Mais depuis le temps que le gouvernement parle de régionalisation et de décentralisation sans vraiment agir, CRD et MRC n'ont pas à se chicaner pour des riens… Malgré les belles promesses et les accords survenus en toute dernière journée du Rendez-vous, rien n'assure les régions que la décentralisation se réalisera demain et de la manière qu'elles le veulent. On a déjà vu neiger!

D'ailleurs, il faut faire attention au langage des fonctionnaires provinciaux. Souvent, quand on lit entre les lignes, quand on réussit à décortiquer leur langage de bois, on constate vite que pour eux, décentralisation ou régionalisation ça ne veut dire qu'un déplacement de la gestion gouvernementale vers d'autres fonctionnaires provinciaux oeuvrant en région. Ce n'est pas ce que réclame la Fédération québécoise des municipalités ni l'Association des régions du Québec… Le gouvernement péquiste s'est engagé sur la voie de la décentralisation lors du Rendez-vous. Surveillez les reculs au cours des prochaines années s'il est réélu. Et si le passé est garant de l'avenir, un gouvernement libéral ne fera pas mieux… L'Action démocratique du Québec (ADQ)? Son chef vient d'une région rurale, mais saura-t-il résister aux pressions des fonctionnaires jaloux de leurs pouvoirs? Lui-même verra peut-être bien des vertus à l'État centralisateur. Il répétera une erreur qui a la vie dure…

UNE AUTRE ERREUR

Une autre erreur, celle-là attribuable aux régions, a été déplorée par la ministre des Affaires culturelles, Diane Lemieux. Elle s'est dite estomaquée de voir si peu de propositions à caractère culturel. Pourtant si on veut retenir ou attirer des jeunes médecins, des enseignants, des ingénieurs en régions il faut qu'ils y trouvent une vie culturelle intéressante! La ministre est ouverte à “ décentrer ” (?) les programmes culturels pour investir dans les plans régionaux.

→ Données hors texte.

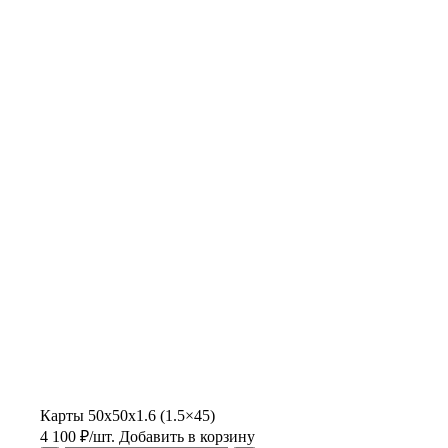
Карты 50x50x1.6 (1.5×45)
4 100
₽
/шт.
Добавить в корзину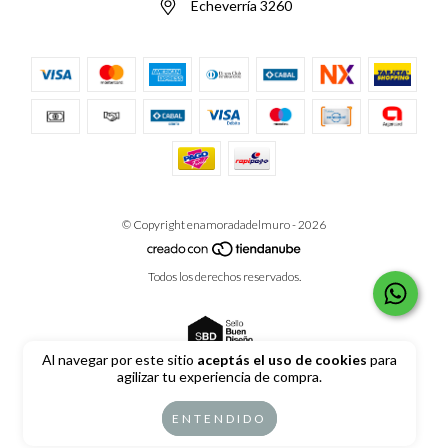
Echeverría 3260
© Copyright enamoradadelmuro - 2026
Todos los derechos reservados.
Al navegar por este sitio
aceptás el uso de cookies
para
agilizar tu experiencia de compra.
Defensa de las y los consumidores. Para reclamos
ingrese aquí
ENTENDIDO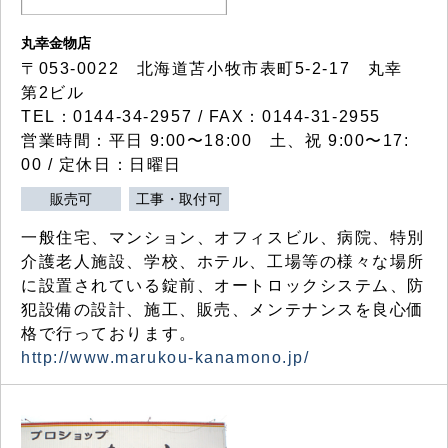
丸幸金物店
〒053-0022 北海道苫小牧市表町5-2-17 丸幸
第2ビル
TEL：0144-34-2957 / FAX：0144-31-2955
営業時間：平日 9:00〜18:00 土、祝 9:00〜17:
00 / 定休日：日曜日
販売可
工事・取付可
一般住宅、マンション、オフィスビル、病院、特別
介護老人施設、学校、ホテル、工場等の様々な場所
に設置されている錠前、オートロックシステム、防
犯設備の設計、施工、販売、メンテナンスを良心価
格で行っております。
http://www.marukou-kanamono.jp/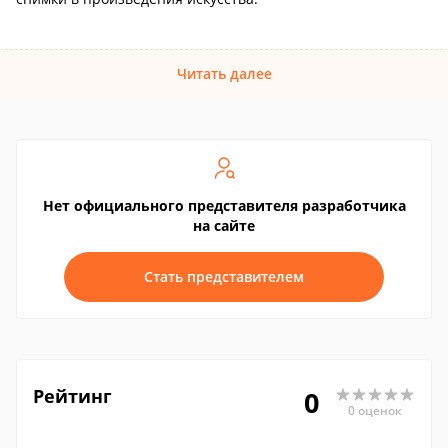
Читать далее
Нет официального представителя разработчика
на сайте
Стать представителем
Рейтинг
0
0 оценок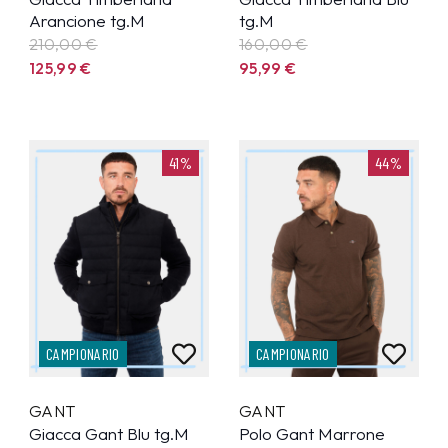
Arancione tg.M
tg.M
210,00 €
160,00 €
125,99
€
95,99
€
41%
44%
CAMPIONARIO
CAMPIONARIO
GANT
GANT
Giacca Gant Blu tg.M
Polo Gant Marrone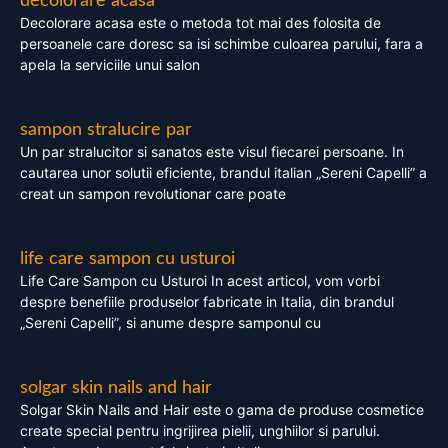
decolorare acasa
Decolorare acasa este o metoda tot mai des folosita de
persoanele care doresc sa isi schimbe culoarea parului, fara a
apela la serviciile unui salon
sampon stralucire par
Un par stralucitor si sanatos este visul fiecarei persoane. In
cautarea unor solutii eficiente, brandul italian „Sereni Capelli” a
creat un sampon revolutionar care poate
life care sampon cu usturoi
Life Care Sampon cu Usturoi In acest articol, vom vorbi
despre benefiile produselor fabricate in Italia, din brandul
„Sereni Capelli”, si anume despre samponul cu
solgar skin nails and hair
Solgar Skin Nails and Hair este o gama de produse cosmetice
create special pentru ingrijirea pielii, unghiilor si parului.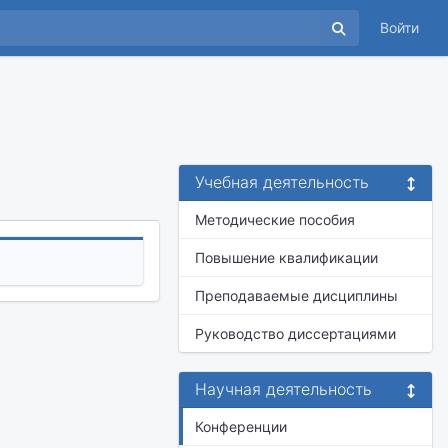
Войти
Учебная деятельность
Методические пособия
Повышение квалификации
Преподаваемые дисциплины
Руководство диссертациями
Научная деятельность
Конференции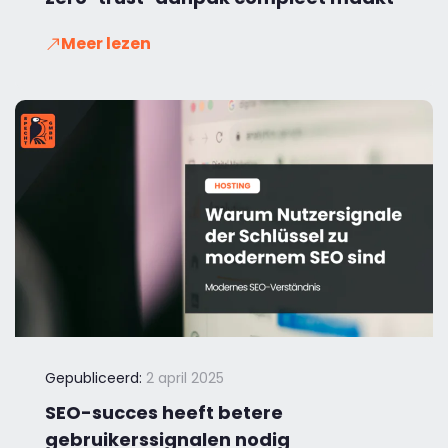
Meer lezen
Gepubliceerd:
2 april 2025
SEO-succes heeft betere
gebruikerssignalen nodig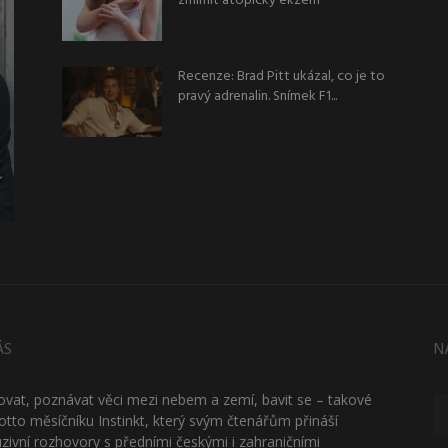
zmírnit atopický ekzém
Recenze: Brad Pitt ukázal, co je to
pravý adrenalin. Snímek F1...
ÁS
N
ťovat, poznávat věci mezi nebem a zemí, bavit se – takové
otto měsíčníku Instinkt, který svým čtenářům přináší
uzivní rozhovory s předními českými i zahraničními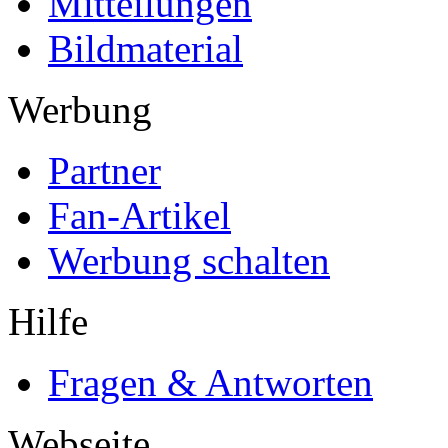
Mitteilungen
Bildmaterial
Werbung
Partner
Fan-Artikel
Werbung schalten
Hilfe
Fragen & Antworten
Webseite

Ici, j'appuie entièrement M. Bernard Vachon, professeur associé au département de géographie de l'UQAM et spécialisé en développement local et régional, qui déplore qu'on néglige, en régions, tout le travail qu'il faut faire parallèlement à celui visant directement le développement économique. Ce travail négligé d'animation, de mobilisation et de formation constitue une des forces du développement du territoire. Il y a un travail important à ne pas oublier, c'est-à-dire “ intégrer des préoccupations d'ordre social, culturel et environnemental au cœur des rationalités purement économiques. ” C'est la condition sine qua non pour avoir un territoire habité où règne l'équité. Utopie? Non, tout est question de confiance en soi. Si les Beaucerons ont su le faire, les gens de la Côte-Nord, de la Gaspésie, de l'Abitibi et d'ailleurs peuvent le faire. Le gouvernement doit les aider, mais les régions doivent aussi faire preuve d'imagination et de débrouillardise. Au travail et cessons de ne compter que un État cassé!

Le Rendez-vous des régions a permis à des représentants des régions de se sentir rassurés dans leur survie, le gouvernement s'étant engagé à “ investir ” davantage dans les régions. Mais la décentralisation n'est encore qu'un beau concept qui donnera l'occasion de tenir bien des ateliers et autres réunions de bla, bla, bla!